What is expected | After finding the line with "left eye: (272, 283)" in the entries below, retype exactly each line from there through the line with "left elbow: (274, 334)", including that final line.
** Data extracts follows **
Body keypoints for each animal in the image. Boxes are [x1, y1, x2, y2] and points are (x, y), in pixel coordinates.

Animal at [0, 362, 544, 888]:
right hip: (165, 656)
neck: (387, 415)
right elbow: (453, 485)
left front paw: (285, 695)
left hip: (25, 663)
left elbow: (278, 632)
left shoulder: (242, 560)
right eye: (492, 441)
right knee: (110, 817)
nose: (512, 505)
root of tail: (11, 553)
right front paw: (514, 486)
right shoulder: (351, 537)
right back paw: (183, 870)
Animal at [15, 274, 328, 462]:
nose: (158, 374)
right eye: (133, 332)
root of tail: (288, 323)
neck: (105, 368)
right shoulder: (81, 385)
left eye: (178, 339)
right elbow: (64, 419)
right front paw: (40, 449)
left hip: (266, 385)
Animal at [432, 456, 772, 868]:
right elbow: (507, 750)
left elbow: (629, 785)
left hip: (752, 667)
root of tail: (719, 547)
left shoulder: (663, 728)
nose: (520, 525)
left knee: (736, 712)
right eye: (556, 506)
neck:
** End of Data extracts **
** Data extracts follows **
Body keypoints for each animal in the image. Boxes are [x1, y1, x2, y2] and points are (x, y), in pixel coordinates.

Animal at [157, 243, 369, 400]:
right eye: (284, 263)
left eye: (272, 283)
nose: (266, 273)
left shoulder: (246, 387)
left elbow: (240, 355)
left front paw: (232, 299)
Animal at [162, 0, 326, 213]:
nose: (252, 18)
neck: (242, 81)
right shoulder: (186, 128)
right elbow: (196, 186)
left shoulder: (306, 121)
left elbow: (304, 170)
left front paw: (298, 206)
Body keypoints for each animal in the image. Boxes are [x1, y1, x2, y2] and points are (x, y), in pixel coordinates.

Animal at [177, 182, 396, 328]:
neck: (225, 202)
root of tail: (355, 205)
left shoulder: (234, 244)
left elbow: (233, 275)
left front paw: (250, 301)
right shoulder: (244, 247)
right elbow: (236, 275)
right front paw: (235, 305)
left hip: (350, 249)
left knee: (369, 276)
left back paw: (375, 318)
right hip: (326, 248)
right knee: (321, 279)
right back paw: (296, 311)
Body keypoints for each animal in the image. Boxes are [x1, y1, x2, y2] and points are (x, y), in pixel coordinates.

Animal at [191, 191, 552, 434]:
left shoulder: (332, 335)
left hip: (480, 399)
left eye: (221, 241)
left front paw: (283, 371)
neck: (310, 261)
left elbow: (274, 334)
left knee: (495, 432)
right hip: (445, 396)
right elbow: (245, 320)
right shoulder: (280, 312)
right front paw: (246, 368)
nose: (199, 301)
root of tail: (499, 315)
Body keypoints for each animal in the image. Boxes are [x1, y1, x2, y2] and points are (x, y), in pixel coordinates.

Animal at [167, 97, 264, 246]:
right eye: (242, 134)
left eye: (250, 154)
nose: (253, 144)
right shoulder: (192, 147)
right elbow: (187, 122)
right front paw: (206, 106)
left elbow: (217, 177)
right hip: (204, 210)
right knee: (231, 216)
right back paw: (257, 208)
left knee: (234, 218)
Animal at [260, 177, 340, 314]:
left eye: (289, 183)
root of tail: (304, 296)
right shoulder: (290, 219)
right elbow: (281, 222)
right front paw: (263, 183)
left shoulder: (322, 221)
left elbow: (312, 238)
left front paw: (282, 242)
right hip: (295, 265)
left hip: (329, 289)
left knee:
** End of Data extracts **
** Data extracts follows **
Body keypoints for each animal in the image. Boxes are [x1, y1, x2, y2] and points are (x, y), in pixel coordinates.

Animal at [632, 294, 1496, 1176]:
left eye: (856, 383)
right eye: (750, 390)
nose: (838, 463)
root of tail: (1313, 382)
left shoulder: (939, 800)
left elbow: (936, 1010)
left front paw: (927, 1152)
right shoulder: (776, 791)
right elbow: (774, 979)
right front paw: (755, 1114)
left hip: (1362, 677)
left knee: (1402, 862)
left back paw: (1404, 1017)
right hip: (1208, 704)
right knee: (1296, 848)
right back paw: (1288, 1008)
** End of Data extracts **
Written response |
left eye: (272, 283)
nose: (266, 273)
left shoulder: (246, 387)
left elbow: (240, 355)
left front paw: (232, 299)
Animal at [162, 0, 326, 213]:
nose: (252, 18)
neck: (242, 81)
right shoulder: (186, 128)
right elbow: (196, 186)
left shoulder: (306, 121)
left elbow: (304, 170)
left front paw: (298, 206)
Body keypoints for each animal in the image. Boxes are [x1, y1, x2, y2] and points are (x, y), in pixel coordinates.

Animal at [177, 182, 396, 328]:
neck: (225, 202)
root of tail: (355, 205)
left shoulder: (234, 244)
left elbow: (233, 275)
left front paw: (250, 301)
right shoulder: (244, 247)
right elbow: (236, 275)
right front paw: (235, 305)
left hip: (350, 249)
left knee: (369, 276)
left back paw: (375, 318)
right hip: (326, 248)
right knee: (321, 279)
right back paw: (296, 311)
Body keypoints for each animal in the image. Boxes are [x1, y1, x2, y2] and points are (x, y), in pixel coordinates.

Animal at [191, 191, 552, 434]:
left shoulder: (332, 335)
left hip: (480, 399)
left eye: (221, 241)
left front paw: (283, 371)
neck: (310, 261)
left elbow: (274, 334)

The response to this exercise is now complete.